We had worked together for a couple of months when a patient from Greenbrier (just north of my hometown of Ridgetop...and by just north I mean, if you take three steps north of the city limits, you'll be in Greenbrier) visited our department. He said that the weatherman was calling for "snow flurries." Only he said it like old guys from Greenbrier do...snow "flerries." And she thought he was saying snow "fairies."
A few months later we had a patient whom she really could not understand. He did have a unique voice, which added to the confusion. He was from the same county as my father-in-law had been. She came into the room later to hear the patient and me in an animated discussion. She expressed amazement. I told her simply that "I speak Coffee Countian." I'm proud of it, too!
One day, I don't remember when exactly, she asked me to say the name of that town between Ridgetop and Madison, where Rivergate Mall is located. I said "Goodlettsville." She said, "No, no, say it the way people there say it."
I never skipped a beat or even looked up from what I was doing. "Guh-luts-vull." (and that's as close as I can get in print.

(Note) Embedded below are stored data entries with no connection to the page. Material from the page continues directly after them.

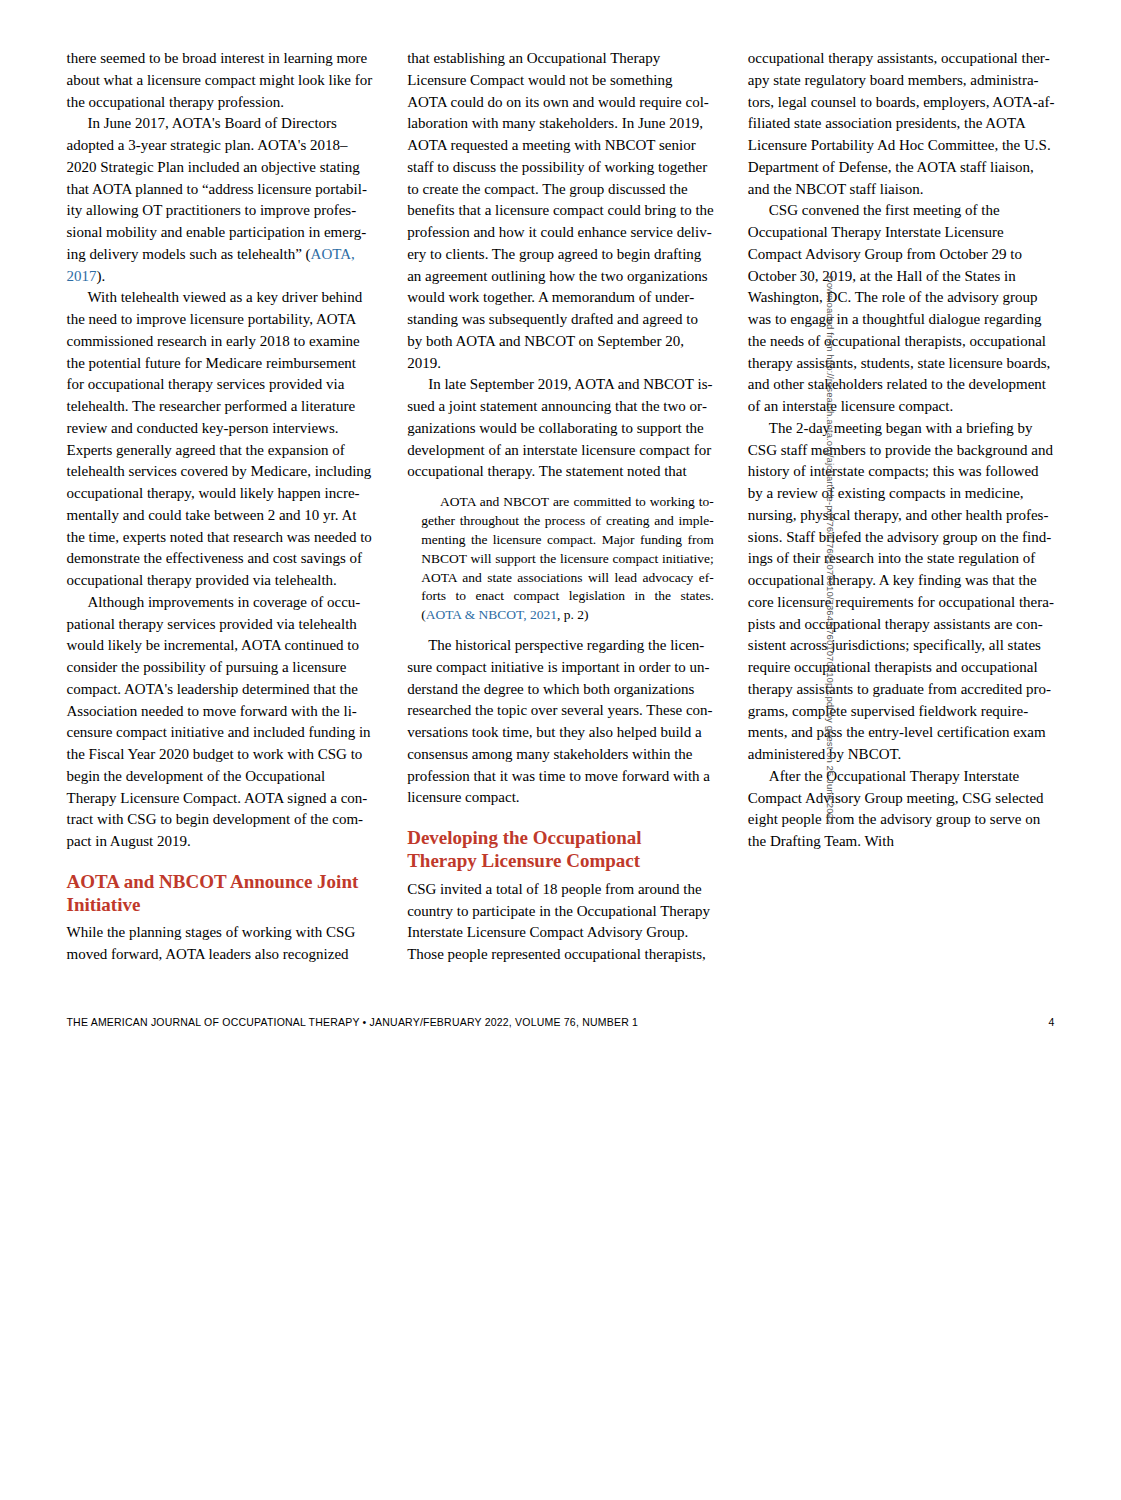Downloaded from http://research.aota.org/ajot/article-pdf/76/1/7601070010/73643/7601070010p1.pdf by guest on 25 June 2022
there seemed to be broad interest in learning more about what a licensure compact might look like for the occupational therapy profession.
In June 2017, AOTA's Board of Directors adopted a 3-year strategic plan. AOTA's 2018–2020 Strategic Plan included an objective stating that AOTA planned to “address licensure portability allowing OT practitioners to improve professional mobility and enable participation in emerging delivery models such as telehealth” (AOTA, 2017).
With telehealth viewed as a key driver behind the need to improve licensure portability, AOTA commissioned research in early 2018 to examine the potential future for Medicare reimbursement for occupational therapy services provided via telehealth. The researcher performed a literature review and conducted key-person interviews. Experts generally agreed that the expansion of telehealth services covered by Medicare, including occupational therapy, would likely happen incrementally and could take between 2 and 10 yr. At the time, experts noted that research was needed to demonstrate the effectiveness and cost savings of occupational therapy provided via telehealth.
Although improvements in coverage of occupational therapy services provided via telehealth would likely be incremental, AOTA continued to consider the possibility of pursuing a licensure compact. AOTA's leadership determined that the Association needed to move forward with the licensure compact initiative and included funding in the Fiscal Year 2020 budget to work with CSG to begin the development of the Occupational Therapy Licensure Compact. AOTA signed a contract with CSG to begin development of the compact in August 2019.
AOTA and NBCOT Announce Joint Initiative
While the planning stages of working with CSG moved forward, AOTA leaders also recognized that establishing an Occupational Therapy Licensure Compact would not be something AOTA could do on its own and would require collaboration with many stakeholders. In June 2019, AOTA requested a meeting with NBCOT senior staff to discuss the possibility of working together to create the compact. The group discussed the benefits that a licensure compact could bring to the profession and how it could enhance service delivery to clients. The group agreed to begin drafting an agreement outlining how the two organizations would work together. A memorandum of understanding was subsequently drafted and agreed to by both AOTA and NBCOT on September 20, 2019.
In late September 2019, AOTA and NBCOT issued a joint statement announcing that the two organizations would be collaborating to support the development of an interstate licensure compact for occupational therapy. The statement noted that
AOTA and NBCOT are committed to working together throughout the process of creating and implementing the licensure compact. Major funding from NBCOT will support the licensure compact initiative; AOTA and state associations will lead advocacy efforts to enact compact legislation in the states. (AOTA & NBCOT, 2021, p. 2)
The historical perspective regarding the licensure compact initiative is important in order to understand the degree to which both organizations researched the topic over several years. These conversations took time, but they also helped build a consensus among many stakeholders within the profession that it was time to move forward with a licensure compact.
Developing the Occupational Therapy Licensure Compact
CSG invited a total of 18 people from around the country to participate in the Occupational Therapy Interstate Licensure Compact Advisory Group. Those people represented occupational therapists, occupational therapy assistants, occupational therapy state regulatory board members, administrators, legal counsel to boards, employers, AOTA-affiliated state association presidents, the AOTA Licensure Portability Ad Hoc Committee, the U.S. Department of Defense, the AOTA staff liaison, and the NBCOT staff liaison.
CSG convened the first meeting of the Occupational Therapy Interstate Licensure Compact Advisory Group from October 29 to October 30, 2019, at the Hall of the States in Washington, DC. The role of the advisory group was to engage in a thoughtful dialogue regarding the needs of occupational therapists, occupational therapy assistants, students, state licensure boards, and other stakeholders related to the development of an interstate licensure compact.
The 2-day meeting began with a briefing by CSG staff members to provide the background and history of interstate compacts; this was followed by a review of existing compacts in medicine, nursing, physical therapy, and other health professions. Staff briefed the advisory group on the findings of their research into the state regulation of occupational therapy. A key finding was that the core licensure requirements for occupational therapists and occupational therapy assistants are consistent across jurisdictions; specifically, all states require occupational therapists and occupational therapy assistants to graduate from accredited programs, complete supervised fieldwork requirements, and pass the entry-level certification exam administered by NBCOT.
After the Occupational Therapy Interstate Compact Advisory Group meeting, CSG selected eight people from the advisory group to serve on the Drafting Team. With
The American Journal of Occupational Therapy • January/February 2022, Volume 76, Number 1
4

I think you have to hear it.)
Hey, I used to live there. I know. Actually, that's how I thought it was pronounced until I read the city limits sign for myself.

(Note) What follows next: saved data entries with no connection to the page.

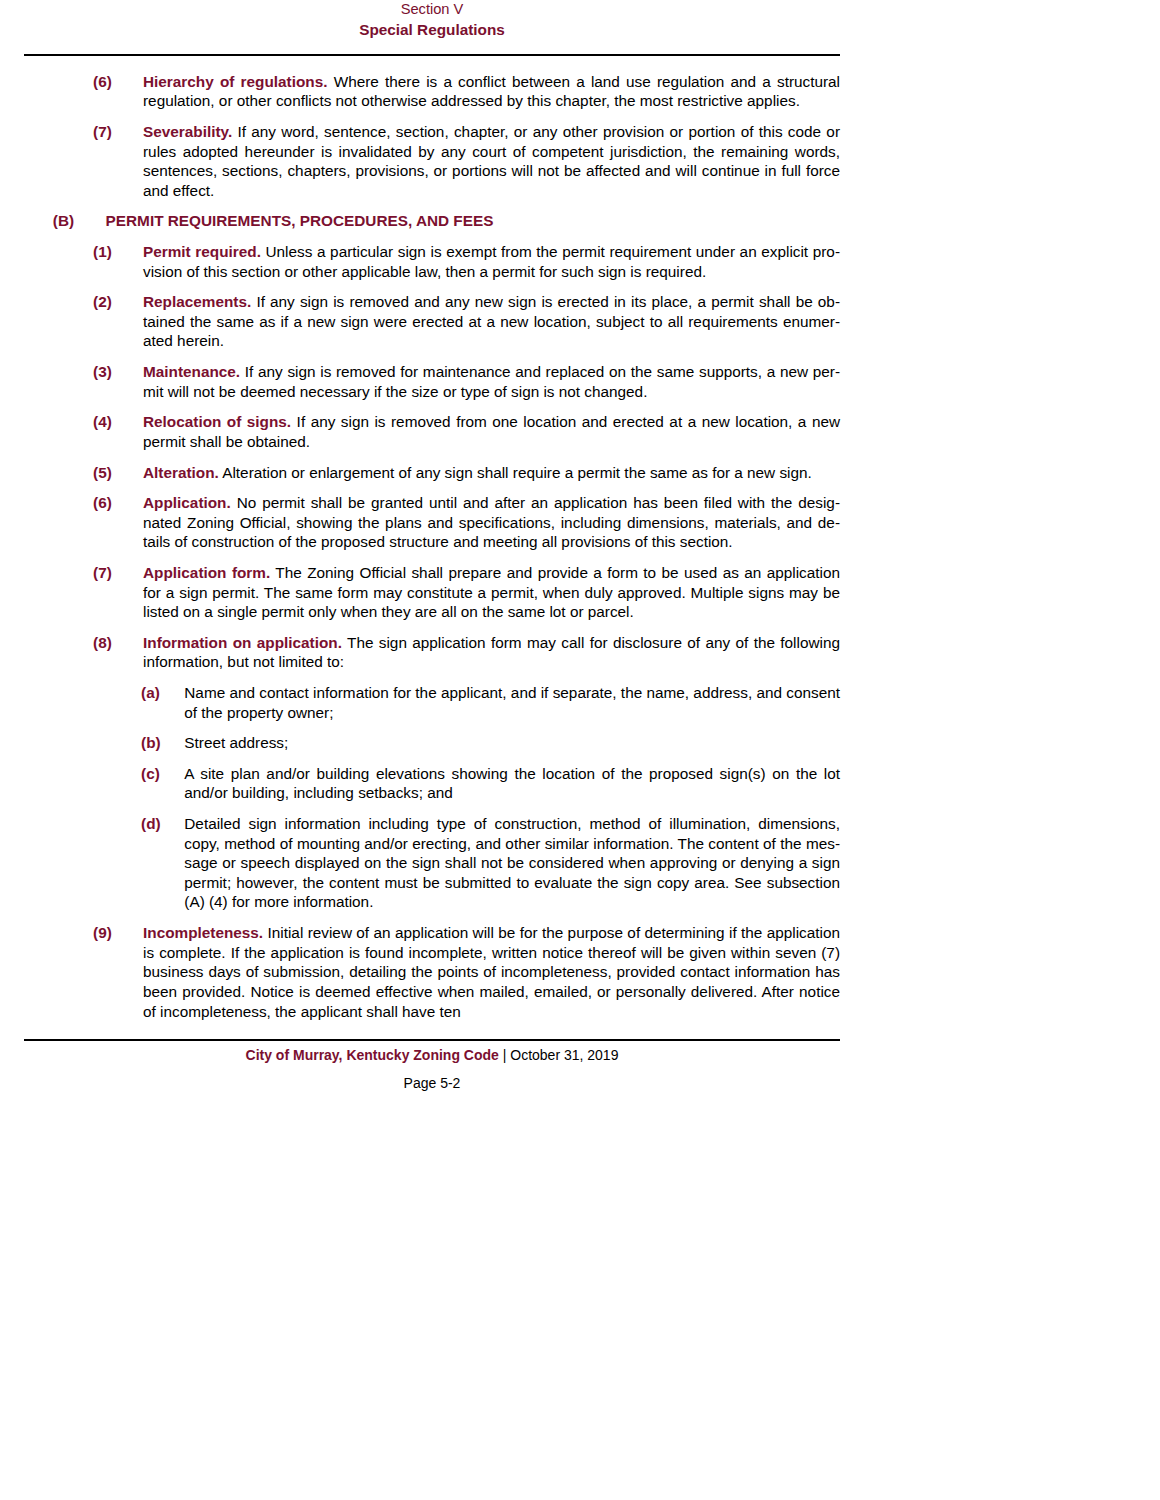Section V
Special Regulations
(6)
Hierarchy of regulations. Where there is a conflict between a land use regulation and a structural regulation, or other conflicts not otherwise addressed by this chapter, the most restrictive applies.
(7)
Severability. If any word, sentence, section, chapter, or any other provision or portion of this code or rules adopted hereunder is invalidated by any court of competent jurisdiction, the remaining words, sentences, sections, chapters, provisions, or portions will not be affected and will continue in full force and effect.
(B)
PERMIT REQUIREMENTS, PROCEDURES, AND FEES
(1)
Permit required. Unless a particular sign is exempt from the permit requirement under an explicit provision of this section or other applicable law, then a permit for such sign is required.
(2)
Replacements. If any sign is removed and any new sign is erected in its place, a permit shall be obtained the same as if a new sign were erected at a new location, subject to all requirements enumerated herein.
(3)
Maintenance. If any sign is removed for maintenance and replaced on the same supports, a new permit will not be deemed necessary if the size or type of sign is not changed.
(4)
Relocation of signs. If any sign is removed from one location and erected at a new location, a new permit shall be obtained.
(5)
Alteration. Alteration or enlargement of any sign shall require a permit the same as for a new sign.
(6)
Application. No permit shall be granted until and after an application has been filed with the designated Zoning Official, showing the plans and specifications, including dimensions, materials, and details of construction of the proposed structure and meeting all provisions of this section.
(7)
Application form. The Zoning Official shall prepare and provide a form to be used as an application for a sign permit. The same form may constitute a permit, when duly approved. Multiple signs may be listed on a single permit only when they are all on the same lot or parcel.
(8)
Information on application. The sign application form may call for disclosure of any of the following information, but not limited to:
(a)
Name and contact information for the applicant, and if separate, the name, address, and consent of the property owner;
(b)
Street address;
(c)
A site plan and/or building elevations showing the location of the proposed sign(s) on the lot and/or building, including setbacks; and
(d)
Detailed sign information including type of construction, method of illumination, dimensions, copy, method of mounting and/or erecting, and other similar information. The content of the message or speech displayed on the sign shall not be considered when approving or denying a sign permit; however, the content must be submitted to evaluate the sign copy area. See subsection (A) (4) for more information.
(9)
Incompleteness. Initial review of an application will be for the purpose of determining if the application is complete. If the application is found incomplete, written notice thereof will be given within seven (7) business days of submission, detailing the points of incompleteness, provided contact information has been provided. Notice is deemed effective when mailed, emailed, or personally delivered. After notice of incompleteness, the applicant shall have ten
City of Murray, Kentucky Zoning Code | October 31, 2019
Page 5-2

I told her my favorite town name, or mispronunciation of such, is "Murfspur." The real name of this town, of course, is Murfreesboro.

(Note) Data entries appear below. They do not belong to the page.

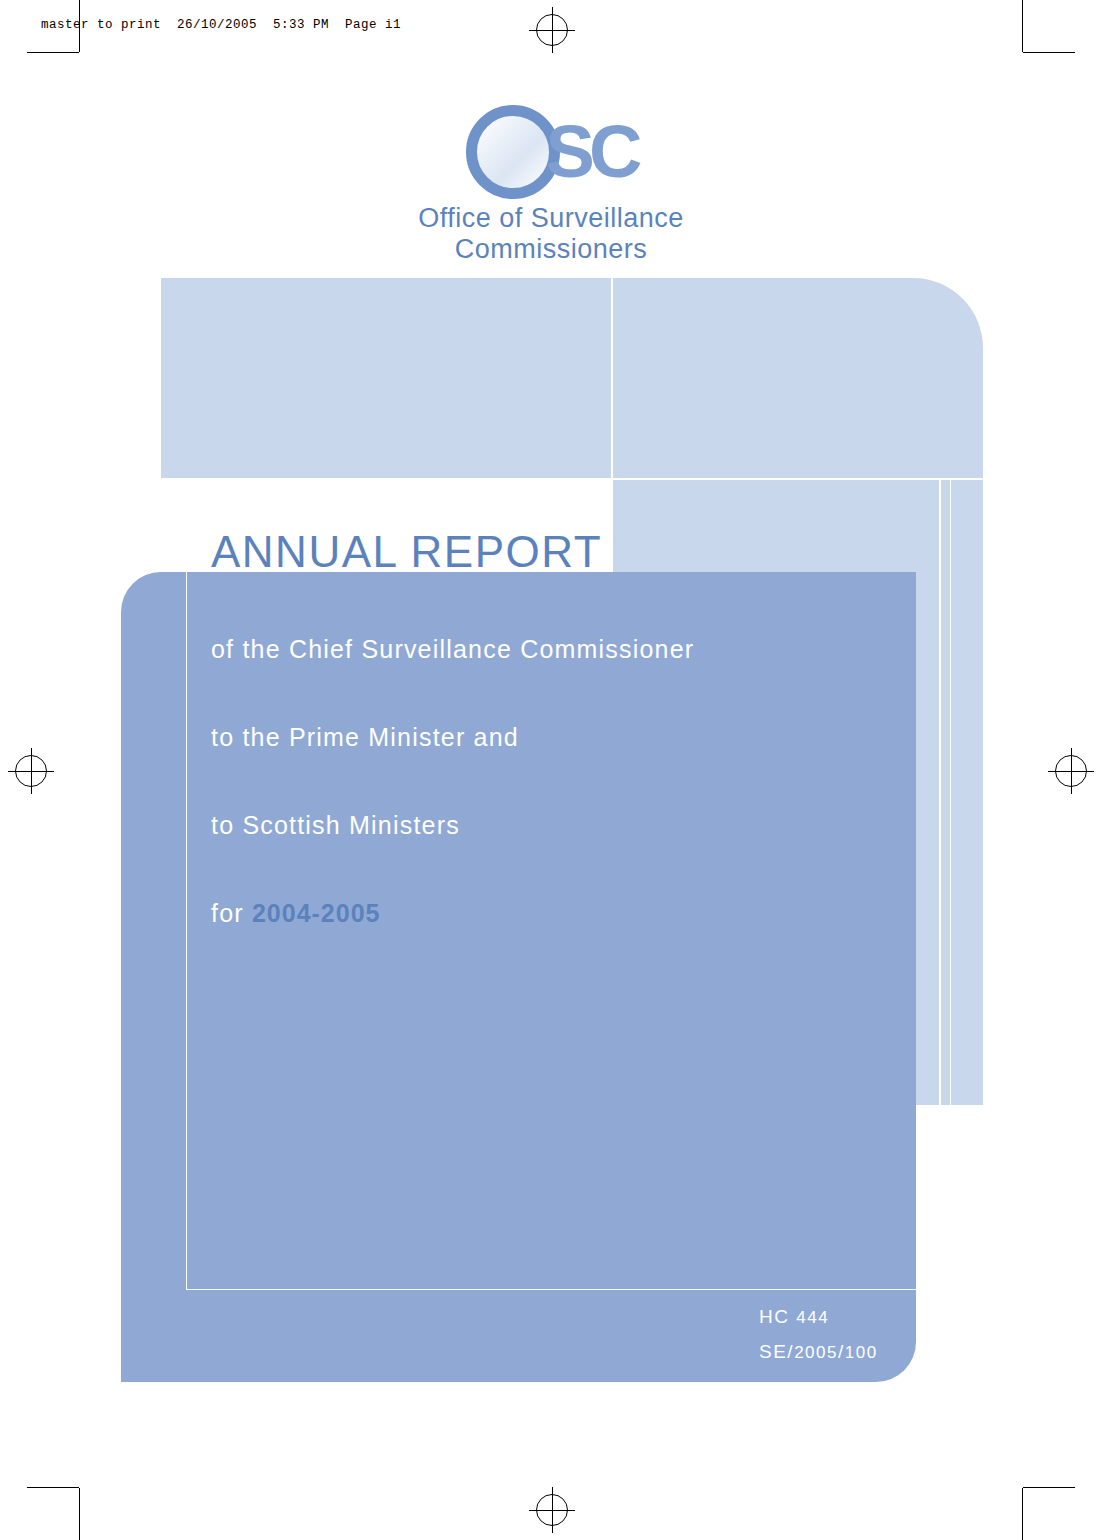master to print 26/10/2005 5:33 PM Page i1
SC
Office of Surveillance
Commissioners
ANNUAL REPORT
of the Chief Surveillance Commissioner
to the Prime Minister and
to Scottish Ministers
for 2004-2005
HC 444
SE/2005/100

And so the idea was born. Here are some others.
The county between Montgomery and Henry is pronounced "Steert." It is really Stewart, but that isn't how most people say it.
The county seat of Houston County is Erin. This is pronounced "Ear-in" by most people in that area.
The name of the town famous for its Walking Horse Celebration is "Shebvul." That would translate to Shelbyville, and like Guhlutsvul, is hard to put into print.
The town between I-40 and Linden is "Lobavul," or Lobelville for the non-locals.
So eventually I may put a real "guide" on here, but it's really just a collection of funny ways we say things here. And if you're offended, I'm sorry. I am really only poking fun at myself, because I have said every one of those names myself in actual conversations. Except Steert County. That one is courtesy of my husband, the former disc jockey.
This was written on January 6, 2008.